Tuvyi Aryev was born in 1907 in Krasnoye Selo (presently a neighborhood of St. Petersburg) in a Jewish family.
After finishing school, Tuvyi enrolled in the Second Leningrad Medical Institute, graduating from it in 1931. A year later, he was recruited into the Red Army. In 1935, Tuvyi Aryev began to work at the Military Medical Academy.
In these years, Aryev intensively studied thermal and mechanical trauma, burns, frostbite, and pathological anatomy, while also practicing medicine. In 1938, he published a monograph on the subject of frostbite.
In 1939, Aryev took part in the Soviet-Finnish War.
Following the Nazi invasion of the USSR in late June 1941, Aryev was dispatched to the Karelian Front, where he served as assistant chief of a military sanitary department, eventually becoming chief inspector. From February 1943, Aryev served as a military surgeon and deputy chief surgeon. He organized and supervised the treatment of soldiers suffering from thermal injuries. Aryev and his colleagues developed an efficient new method for speeding up the treatment of frostbite. For this, he was awarded the Stalin Prize, 2nd Class, in 1943. He donated the prize money (50,000 rubles) to the Defense Fund.

========

■ **Problem set**:
a) According to the Tuvyi Aryev biography, what sum did he donate to the Defense Fund?
b) Resume the Tuvyi Aryev biography after its final sentence.

========

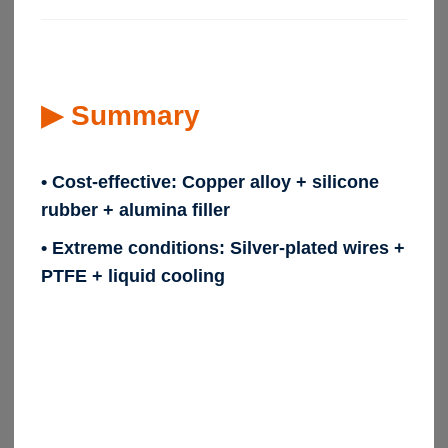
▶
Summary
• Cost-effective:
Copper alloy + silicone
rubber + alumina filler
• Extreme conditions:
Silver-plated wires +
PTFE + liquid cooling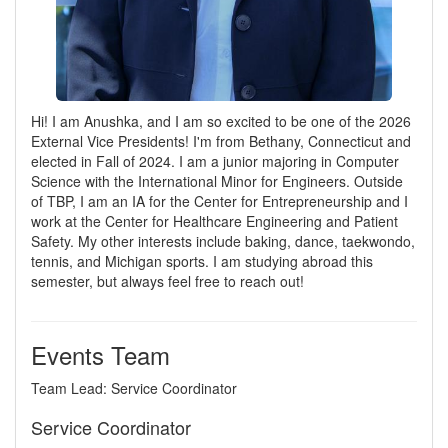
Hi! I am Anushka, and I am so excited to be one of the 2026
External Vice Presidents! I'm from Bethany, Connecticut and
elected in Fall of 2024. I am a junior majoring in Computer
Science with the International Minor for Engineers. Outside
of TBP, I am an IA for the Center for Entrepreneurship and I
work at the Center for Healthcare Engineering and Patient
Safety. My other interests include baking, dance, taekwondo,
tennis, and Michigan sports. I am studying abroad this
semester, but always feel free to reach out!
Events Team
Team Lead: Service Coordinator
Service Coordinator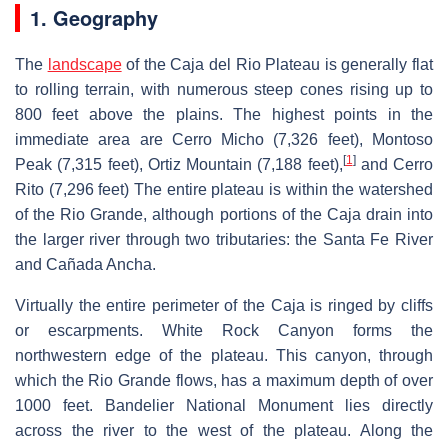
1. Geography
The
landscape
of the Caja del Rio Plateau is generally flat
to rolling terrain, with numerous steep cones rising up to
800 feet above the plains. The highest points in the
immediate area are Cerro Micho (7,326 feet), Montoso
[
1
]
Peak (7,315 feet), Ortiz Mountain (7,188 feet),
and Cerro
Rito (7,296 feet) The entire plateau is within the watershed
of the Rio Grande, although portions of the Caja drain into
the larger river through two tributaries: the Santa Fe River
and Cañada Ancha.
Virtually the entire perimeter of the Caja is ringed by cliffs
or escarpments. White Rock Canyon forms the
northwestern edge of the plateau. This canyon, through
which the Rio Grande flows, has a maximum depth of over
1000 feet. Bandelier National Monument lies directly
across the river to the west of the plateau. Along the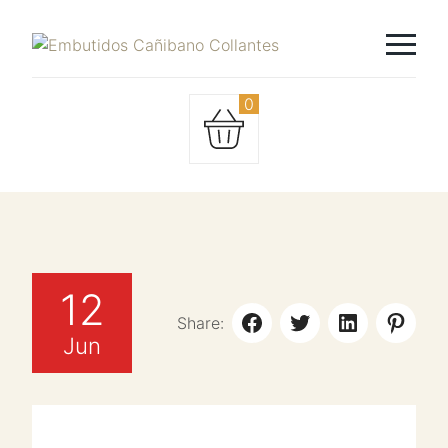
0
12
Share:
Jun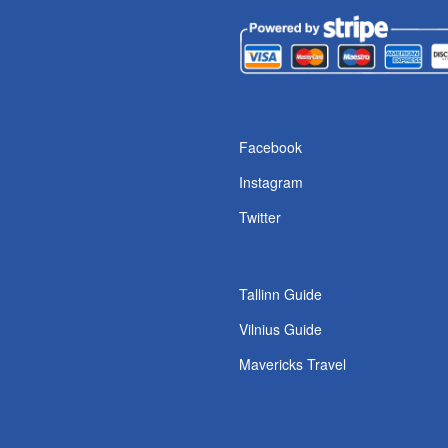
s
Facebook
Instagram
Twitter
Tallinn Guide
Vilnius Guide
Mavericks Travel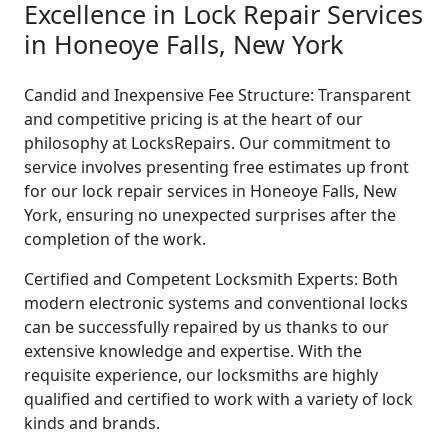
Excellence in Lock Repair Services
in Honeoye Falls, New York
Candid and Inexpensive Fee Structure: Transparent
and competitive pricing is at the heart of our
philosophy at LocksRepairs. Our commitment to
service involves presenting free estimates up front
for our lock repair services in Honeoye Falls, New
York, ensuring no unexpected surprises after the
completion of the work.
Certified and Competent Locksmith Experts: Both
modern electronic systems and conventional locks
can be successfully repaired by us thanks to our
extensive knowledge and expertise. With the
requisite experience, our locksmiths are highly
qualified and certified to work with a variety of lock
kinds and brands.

========

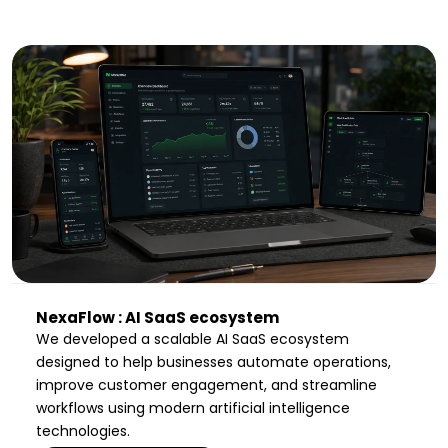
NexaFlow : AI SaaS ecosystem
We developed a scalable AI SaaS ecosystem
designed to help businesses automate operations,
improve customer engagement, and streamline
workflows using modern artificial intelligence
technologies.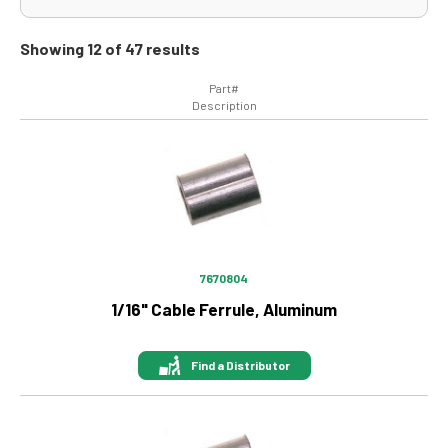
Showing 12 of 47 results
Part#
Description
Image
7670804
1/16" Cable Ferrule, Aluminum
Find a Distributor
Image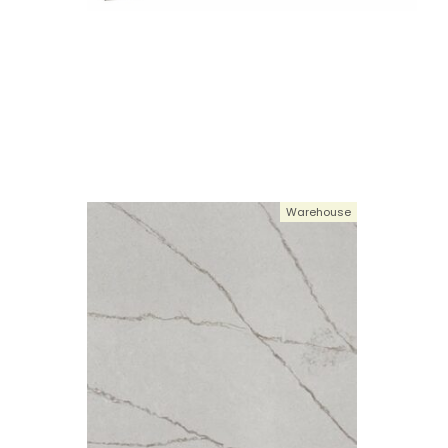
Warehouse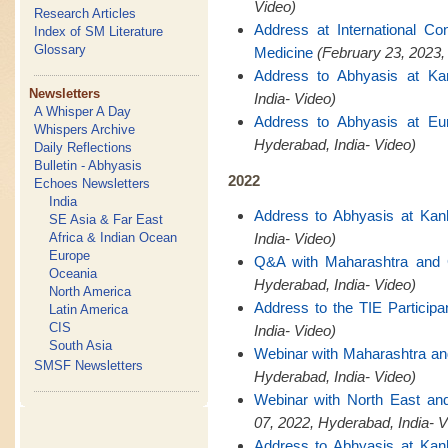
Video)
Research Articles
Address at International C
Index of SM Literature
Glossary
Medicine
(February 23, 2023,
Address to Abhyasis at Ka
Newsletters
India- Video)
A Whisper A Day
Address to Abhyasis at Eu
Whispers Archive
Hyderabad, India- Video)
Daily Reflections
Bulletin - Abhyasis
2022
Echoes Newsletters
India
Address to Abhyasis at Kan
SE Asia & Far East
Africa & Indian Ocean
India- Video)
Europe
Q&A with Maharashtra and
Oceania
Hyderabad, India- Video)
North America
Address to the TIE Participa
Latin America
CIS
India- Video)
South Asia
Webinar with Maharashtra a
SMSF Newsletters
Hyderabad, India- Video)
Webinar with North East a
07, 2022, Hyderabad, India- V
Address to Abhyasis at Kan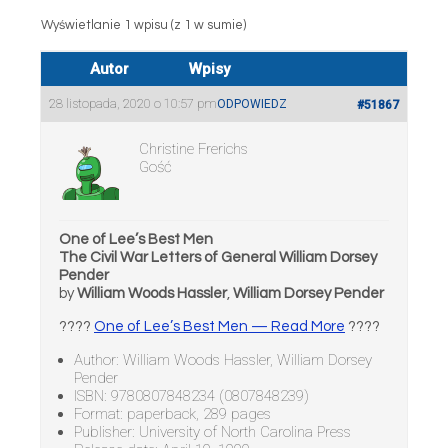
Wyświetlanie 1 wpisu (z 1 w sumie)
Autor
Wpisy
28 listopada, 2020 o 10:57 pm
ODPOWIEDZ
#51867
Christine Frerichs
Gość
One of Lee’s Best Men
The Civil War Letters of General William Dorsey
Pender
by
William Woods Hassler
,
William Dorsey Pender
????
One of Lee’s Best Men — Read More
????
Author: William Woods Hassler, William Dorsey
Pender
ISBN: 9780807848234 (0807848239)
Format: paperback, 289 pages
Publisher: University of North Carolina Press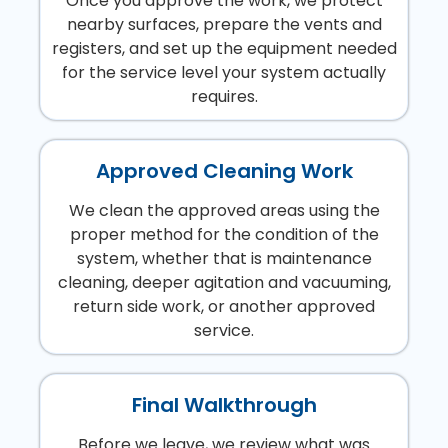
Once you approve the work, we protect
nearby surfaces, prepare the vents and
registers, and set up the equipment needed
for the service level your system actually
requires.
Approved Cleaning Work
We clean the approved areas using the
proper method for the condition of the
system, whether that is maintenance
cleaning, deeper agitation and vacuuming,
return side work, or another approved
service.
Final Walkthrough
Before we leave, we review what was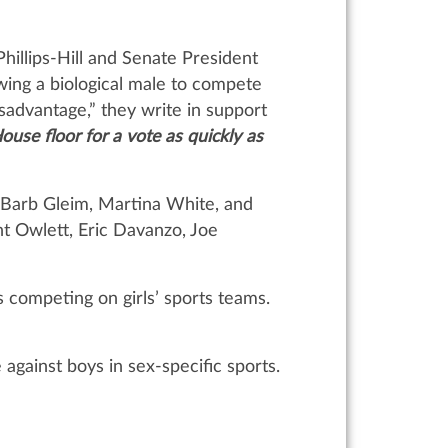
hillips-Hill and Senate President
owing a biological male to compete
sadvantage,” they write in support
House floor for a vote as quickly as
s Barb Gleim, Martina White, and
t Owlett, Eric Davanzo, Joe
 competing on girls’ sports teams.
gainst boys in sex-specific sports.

========

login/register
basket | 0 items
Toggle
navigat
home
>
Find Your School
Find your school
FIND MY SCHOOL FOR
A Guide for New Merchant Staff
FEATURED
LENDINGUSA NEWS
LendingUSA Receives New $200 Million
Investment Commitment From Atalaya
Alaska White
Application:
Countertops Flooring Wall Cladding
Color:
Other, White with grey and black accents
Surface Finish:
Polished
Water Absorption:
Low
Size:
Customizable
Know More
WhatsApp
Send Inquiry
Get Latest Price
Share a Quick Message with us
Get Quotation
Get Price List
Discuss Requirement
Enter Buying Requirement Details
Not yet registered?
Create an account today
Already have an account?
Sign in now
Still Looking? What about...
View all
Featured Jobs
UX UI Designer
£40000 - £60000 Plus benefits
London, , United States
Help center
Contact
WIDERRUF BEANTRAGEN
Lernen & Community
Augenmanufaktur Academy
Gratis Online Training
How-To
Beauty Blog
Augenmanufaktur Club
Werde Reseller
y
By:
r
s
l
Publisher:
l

========

■ **Task-by-task answers**:
a) He donated his Stalin Prize money, 50,000 rubles.

b)
In 1944, he returned to the Military Medical Academy, becoming a teacher there. In the course of the war, Tuvyi Aryev was awarded the Orders of the Red Star; of the Patriotic War, 2nd Class; of the Red Banner of Labor, and of the Red Banner of Valor. He also received medals.
After the end of the war, Aryev continued his scientific and teaching career. In 1951, he became head of the Department of Field Surgery at the Saratov Medical Institute. In 1957, he returned to Leningrad. In 1960, he founded the Thermal Injuries Department at the Military Medical Academy, serving as its head. At his initiative, burn treatment centers were established in cities throughout the country. Aryev authored more than 80 scientific works.
Tuvyi Aryev died in 1981 in Leningrad.